Beim letzten Artikel ging es ja vorrangig um das leibliche Wohl, ein Gesichtspunkt, der in der Schule immer wieder zum Schmunzeln anregen kann. So gibt es bei uns beneidenswert freche Kollegen, die die Tischgruppen im Lehrerzimmer systematisch nach Süßigkeiten abgrasen. Die gibt es in jeglicher Qualitätsstufe, von Edel-Tiramisus bis hin zu Discounter-Gummifröschen. Beim Wildern wird dann übrigens auch vor dem Referendarstisch kein Halt eingelegt.
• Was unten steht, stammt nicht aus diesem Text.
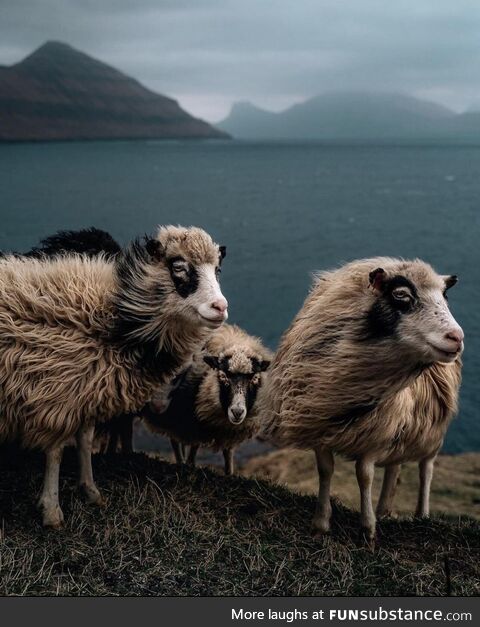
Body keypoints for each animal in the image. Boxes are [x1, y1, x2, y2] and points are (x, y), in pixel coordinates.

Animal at [0, 223, 228, 528]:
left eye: (217, 269)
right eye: (179, 267)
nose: (220, 307)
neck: (116, 321)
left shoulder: (88, 389)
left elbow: (85, 440)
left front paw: (90, 491)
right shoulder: (57, 394)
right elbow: (56, 451)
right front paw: (51, 510)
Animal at [142, 324, 270, 476]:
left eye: (254, 378)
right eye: (223, 376)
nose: (237, 412)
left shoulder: (228, 431)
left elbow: (228, 455)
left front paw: (229, 474)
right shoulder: (195, 424)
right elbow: (193, 450)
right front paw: (190, 466)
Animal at [260, 258, 464, 544]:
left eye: (444, 297)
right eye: (401, 295)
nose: (457, 337)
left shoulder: (374, 433)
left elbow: (364, 476)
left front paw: (367, 530)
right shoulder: (319, 424)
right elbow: (325, 470)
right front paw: (320, 524)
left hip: (432, 429)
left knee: (427, 468)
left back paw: (421, 515)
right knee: (394, 467)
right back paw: (384, 510)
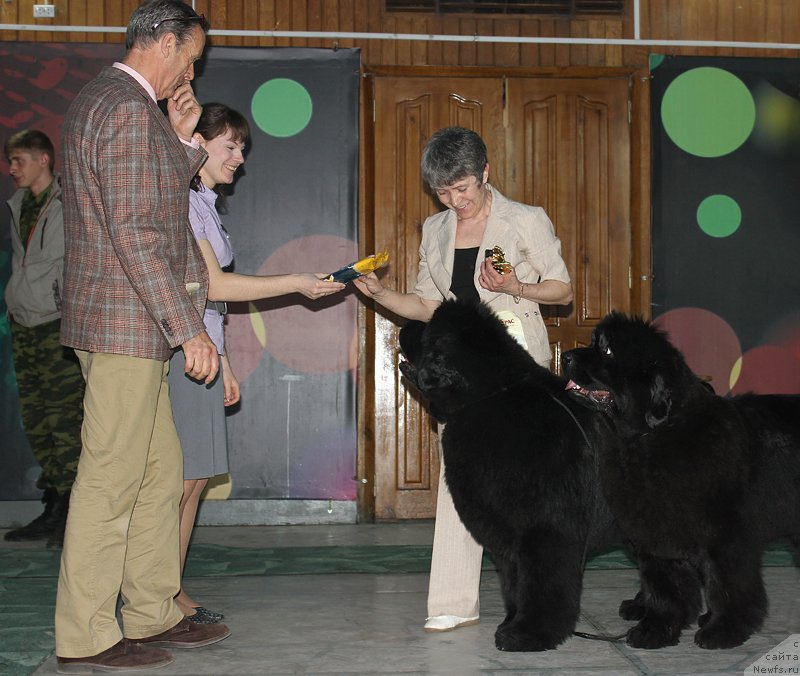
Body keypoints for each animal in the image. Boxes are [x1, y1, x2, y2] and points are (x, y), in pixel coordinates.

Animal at [398, 300, 624, 648]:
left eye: (426, 333)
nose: (402, 326)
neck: (490, 396)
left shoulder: (546, 529)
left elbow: (543, 581)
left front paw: (529, 633)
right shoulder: (507, 531)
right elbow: (516, 581)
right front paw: (511, 622)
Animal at [560, 312, 800, 648]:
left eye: (607, 350)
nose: (566, 356)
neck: (649, 438)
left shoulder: (725, 539)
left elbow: (726, 586)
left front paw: (723, 631)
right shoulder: (656, 536)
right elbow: (665, 588)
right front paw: (656, 629)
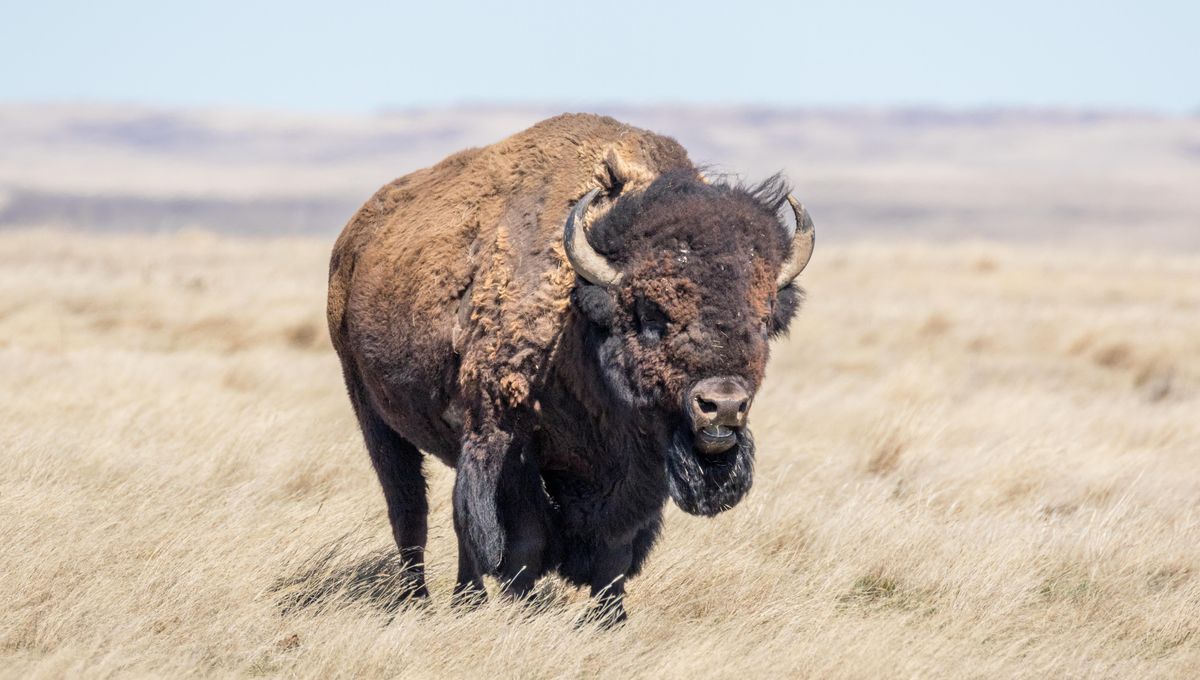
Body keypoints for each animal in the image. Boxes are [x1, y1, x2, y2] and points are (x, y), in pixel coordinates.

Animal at [327, 113, 814, 621]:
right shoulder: (510, 443)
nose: (722, 405)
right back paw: (422, 601)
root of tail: (352, 241)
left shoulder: (636, 471)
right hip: (374, 417)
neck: (577, 317)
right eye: (650, 314)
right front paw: (522, 608)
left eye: (763, 320)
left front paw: (611, 618)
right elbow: (522, 539)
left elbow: (616, 547)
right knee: (410, 511)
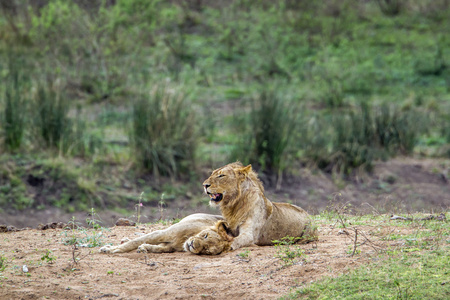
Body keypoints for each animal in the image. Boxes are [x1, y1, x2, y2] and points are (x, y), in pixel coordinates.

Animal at [99, 213, 236, 255]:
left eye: (206, 250)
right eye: (205, 236)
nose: (192, 245)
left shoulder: (169, 246)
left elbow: (160, 248)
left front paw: (144, 248)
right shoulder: (162, 233)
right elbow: (133, 242)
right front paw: (111, 249)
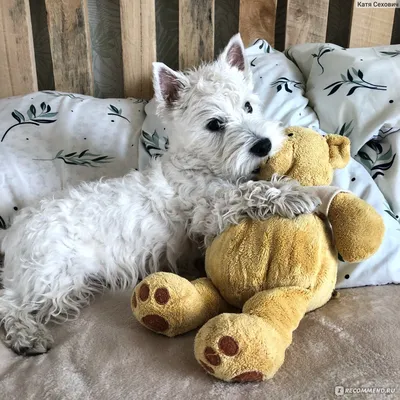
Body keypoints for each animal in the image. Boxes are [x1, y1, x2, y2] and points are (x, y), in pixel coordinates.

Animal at [0, 33, 318, 354]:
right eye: (214, 124)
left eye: (249, 106)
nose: (263, 145)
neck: (201, 164)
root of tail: (13, 230)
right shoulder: (208, 210)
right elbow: (246, 193)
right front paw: (293, 195)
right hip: (51, 273)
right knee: (9, 301)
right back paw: (27, 336)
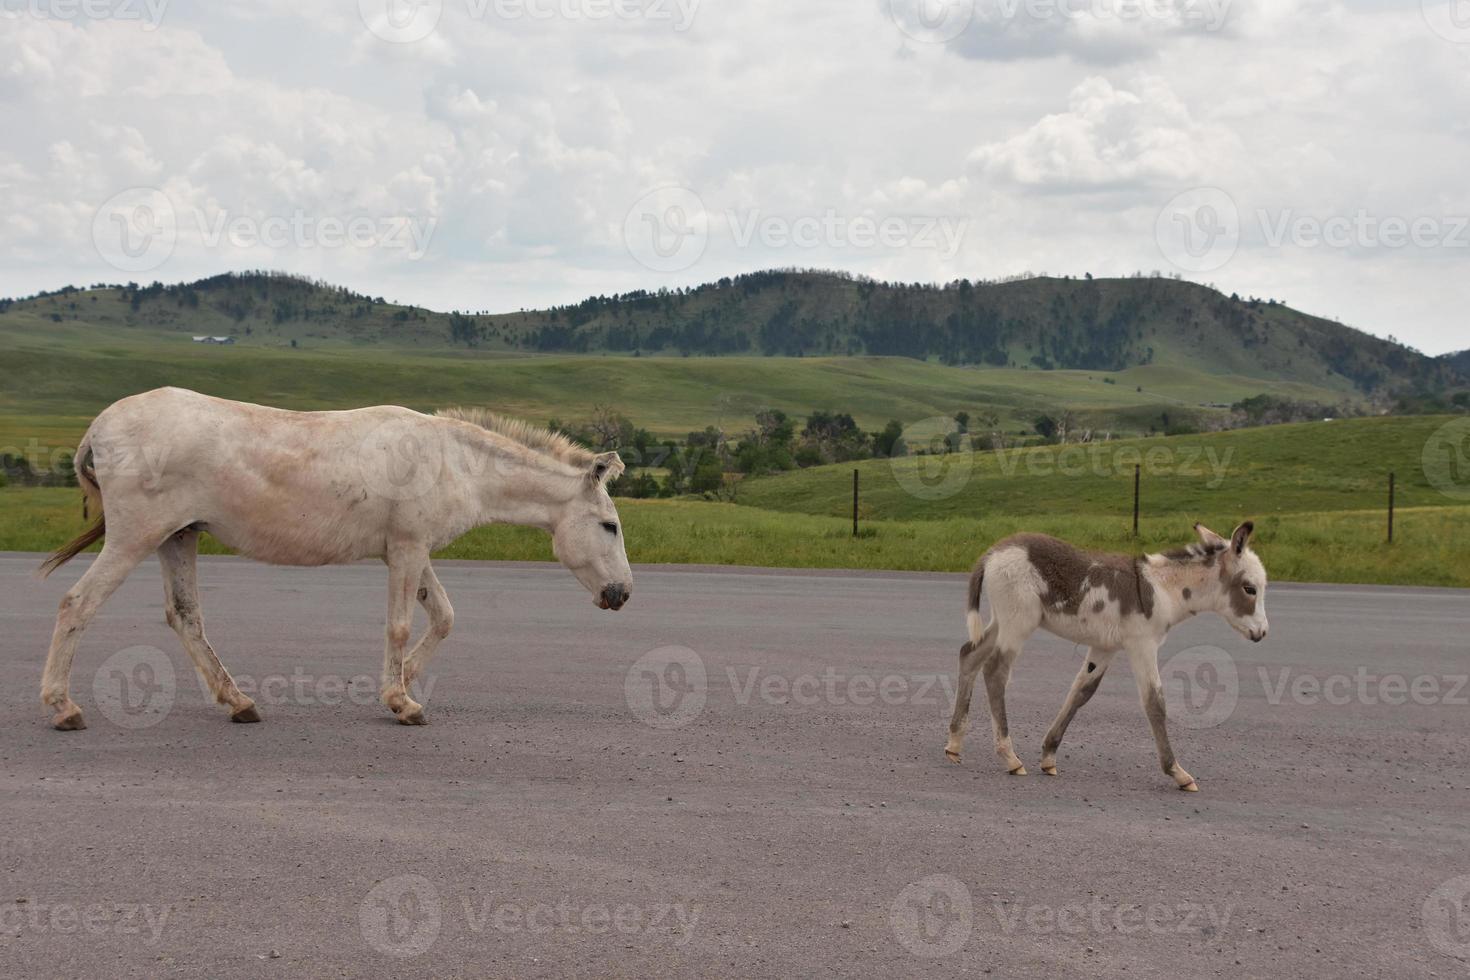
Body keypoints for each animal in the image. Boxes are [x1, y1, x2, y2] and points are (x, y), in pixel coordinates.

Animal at [946, 525, 1270, 793]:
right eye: (1250, 589)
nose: (1263, 633)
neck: (1164, 589)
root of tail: (993, 552)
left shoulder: (1105, 648)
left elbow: (1081, 692)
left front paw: (1049, 755)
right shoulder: (1142, 645)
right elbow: (1155, 702)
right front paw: (1177, 773)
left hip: (1001, 622)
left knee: (969, 655)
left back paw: (954, 744)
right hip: (1018, 623)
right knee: (995, 671)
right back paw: (1010, 757)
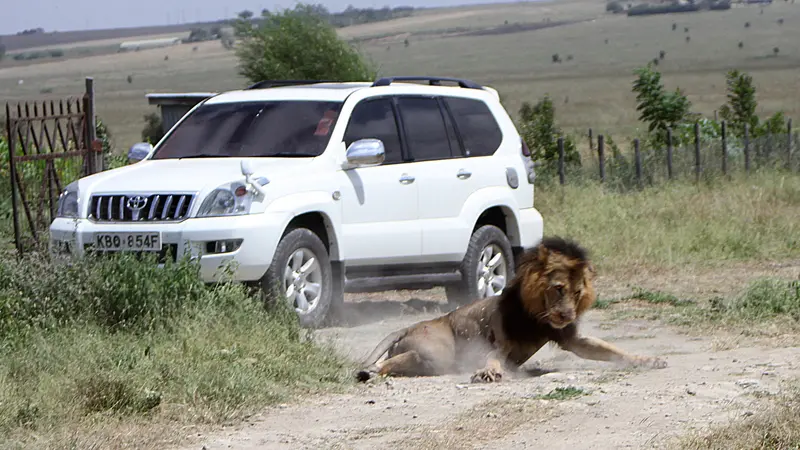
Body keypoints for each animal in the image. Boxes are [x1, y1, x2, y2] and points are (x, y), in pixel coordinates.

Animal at [358, 236, 668, 384]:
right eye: (558, 288)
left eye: (578, 292)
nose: (567, 315)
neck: (539, 316)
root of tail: (407, 326)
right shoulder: (500, 341)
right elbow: (493, 358)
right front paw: (488, 373)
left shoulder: (571, 338)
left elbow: (612, 351)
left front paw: (649, 360)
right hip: (437, 351)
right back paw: (371, 370)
Andererseits nehmen viele Referendare zu Unterrichtsbesuchen gerne einen Rotkäppchen-Korb mit, gefüllt mit Aldi-Kekstüten, grau-biederen Thermokannen und  kunterbunten Tassen für den netten Plausch mit dem Seminarleiter. Abgesehen vom sozio-ökonomischen Zweifel (ein Referendar verdient wohl zumindest weniger als die Hälfte eines Seminarleiters) scheint das der Dienstherr auch nicht zu begrüßen: Für den Abschlußtag ist es jedenfalls strikt untersagt, sich an der Bewirtung der Prüfer zu beteiligen, sprich man soll keine Brötchen am Vortag schmieren. Um dies (warum auch immer…) zu umschiffen gibt es jedoch eine Tradition unter Referendaren: Der Mitreferendar, der keine Prüfung absolviert, schmiert für den Prüfling, manus manum ungit (?). Nun überlege ich, mit was ich meine Leute beauftrage, von Parmigiana di melanzane bis hin zum Mettigel ziehe ich derzeit noch alles in Betracht.